### Source information
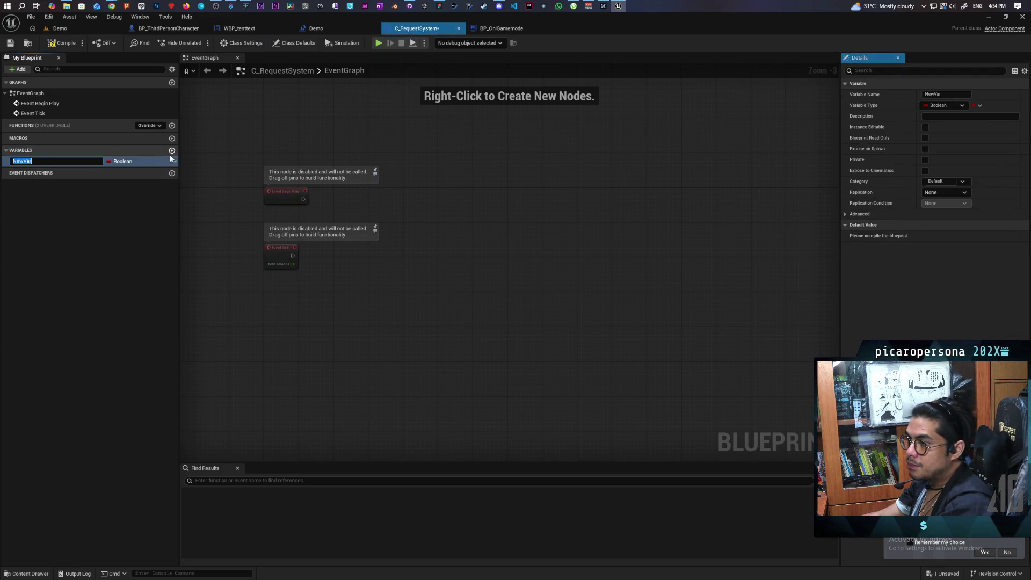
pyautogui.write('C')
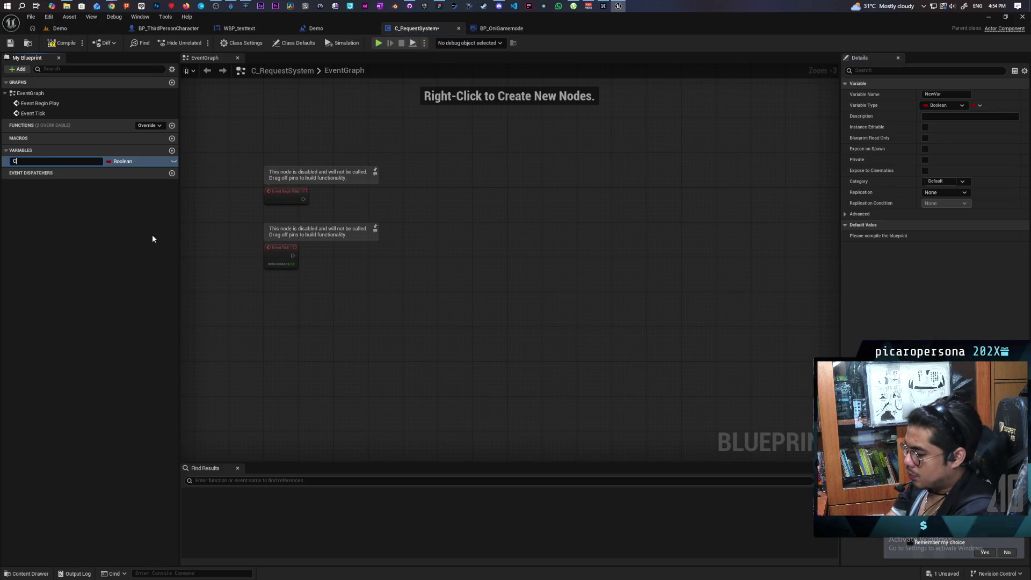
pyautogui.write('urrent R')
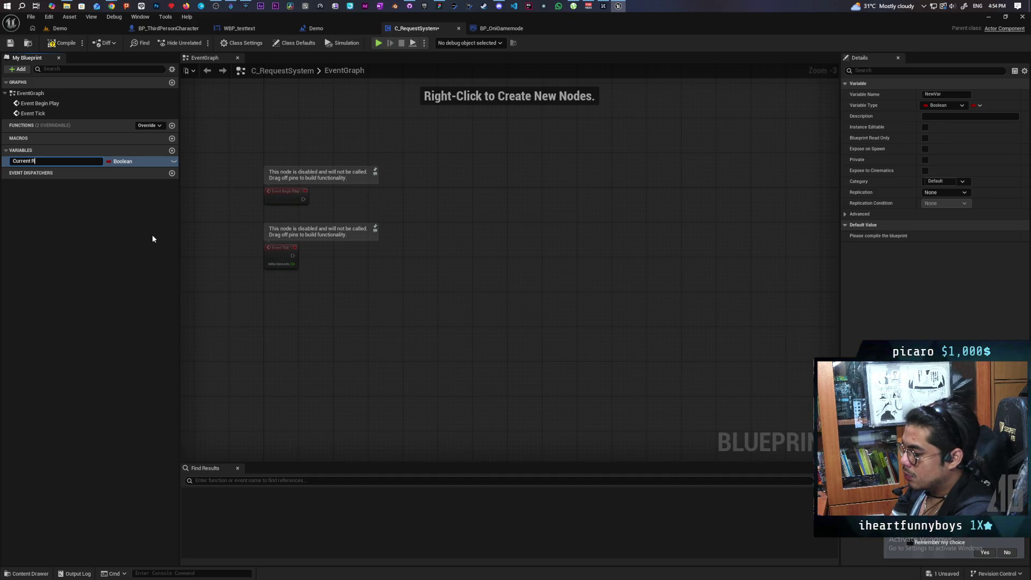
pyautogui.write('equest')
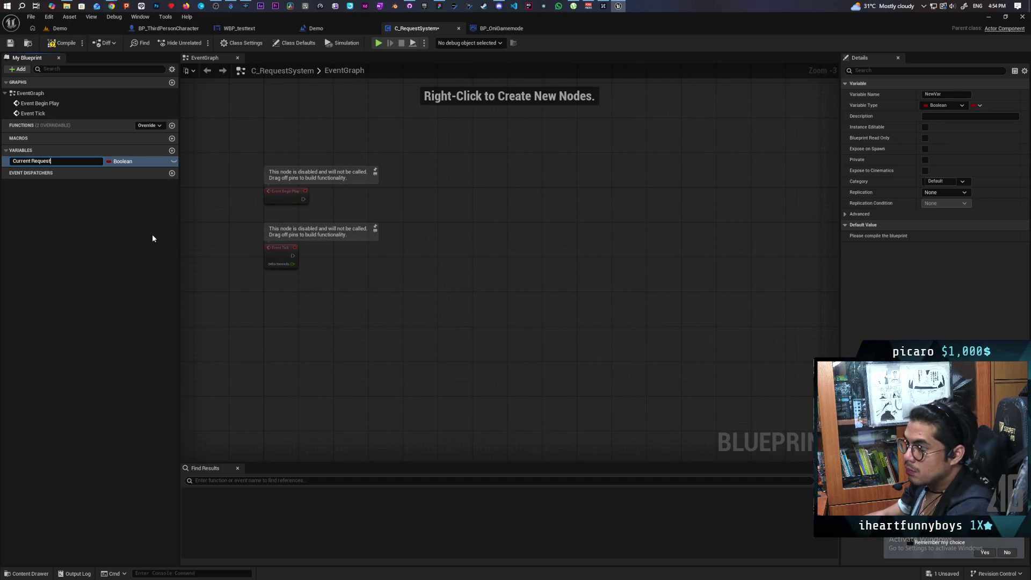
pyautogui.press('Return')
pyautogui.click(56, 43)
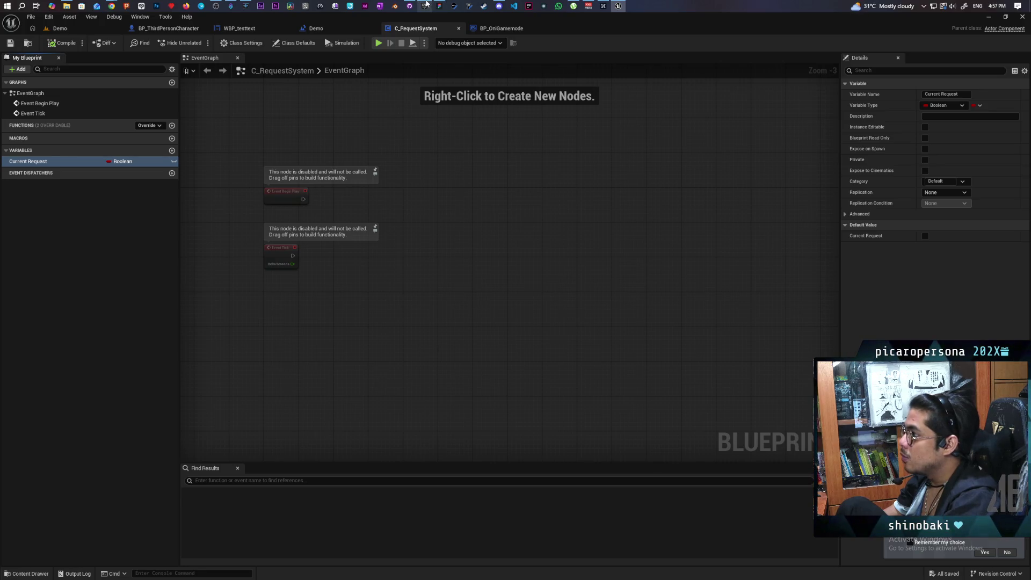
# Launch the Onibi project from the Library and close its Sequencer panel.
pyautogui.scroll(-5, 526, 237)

* * *

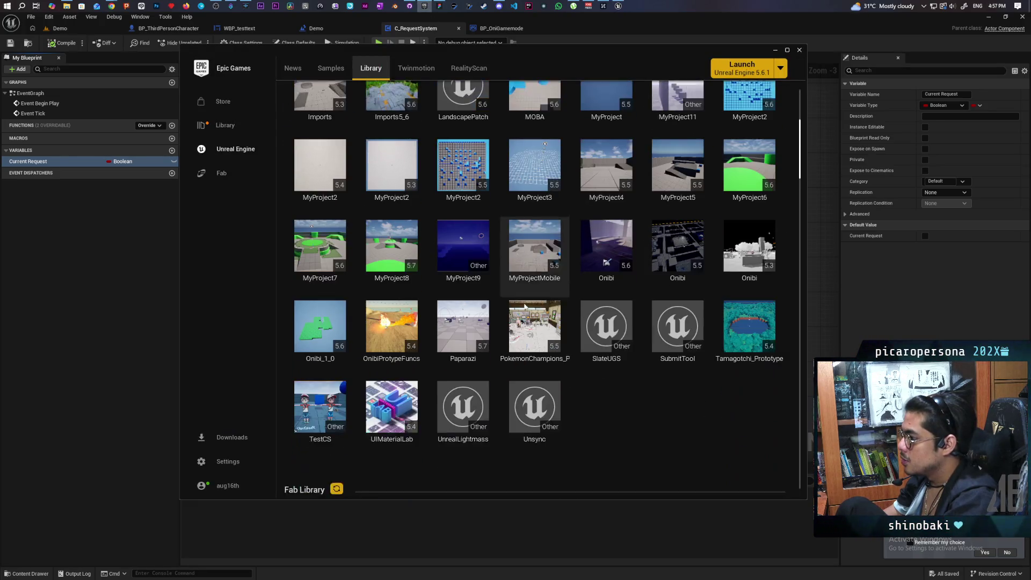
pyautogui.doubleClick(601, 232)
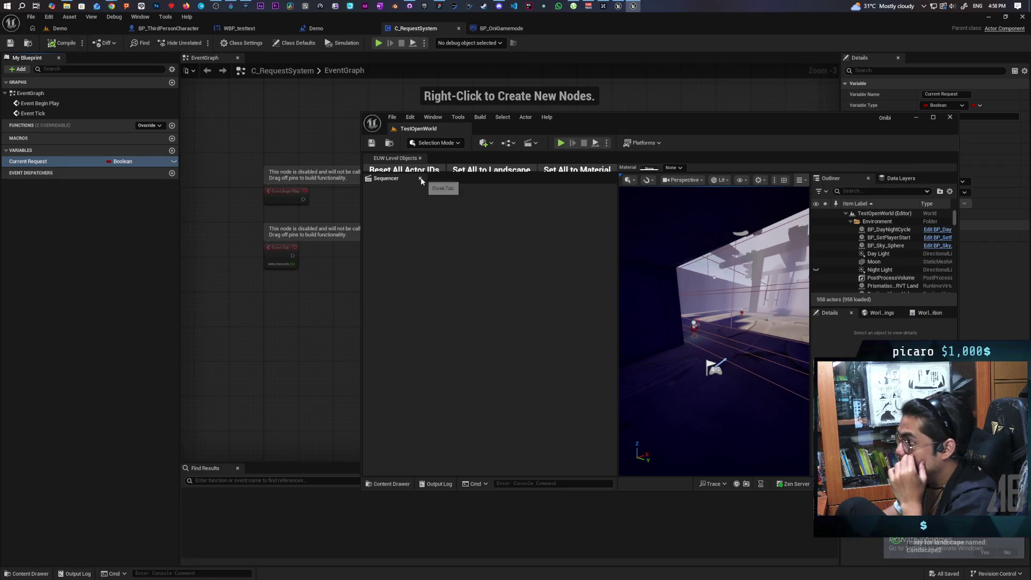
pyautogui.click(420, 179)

### Task objective
Look above for the line with "pyautogui.write('urrent R')" and the line with "pyautogui.scroll(-5, 526, 237)", then copy them and all lines in between exactly as written, and only those, without any pictures.

### Solution for this task
pyautogui.write('urrent R')
pyautogui.write('equest')
pyautogui.press('Return')
pyautogui.click(56, 43)
# Launch the Onibi project from the Library and close its Sequencer panel.
pyautogui.scroll(-5, 526, 237)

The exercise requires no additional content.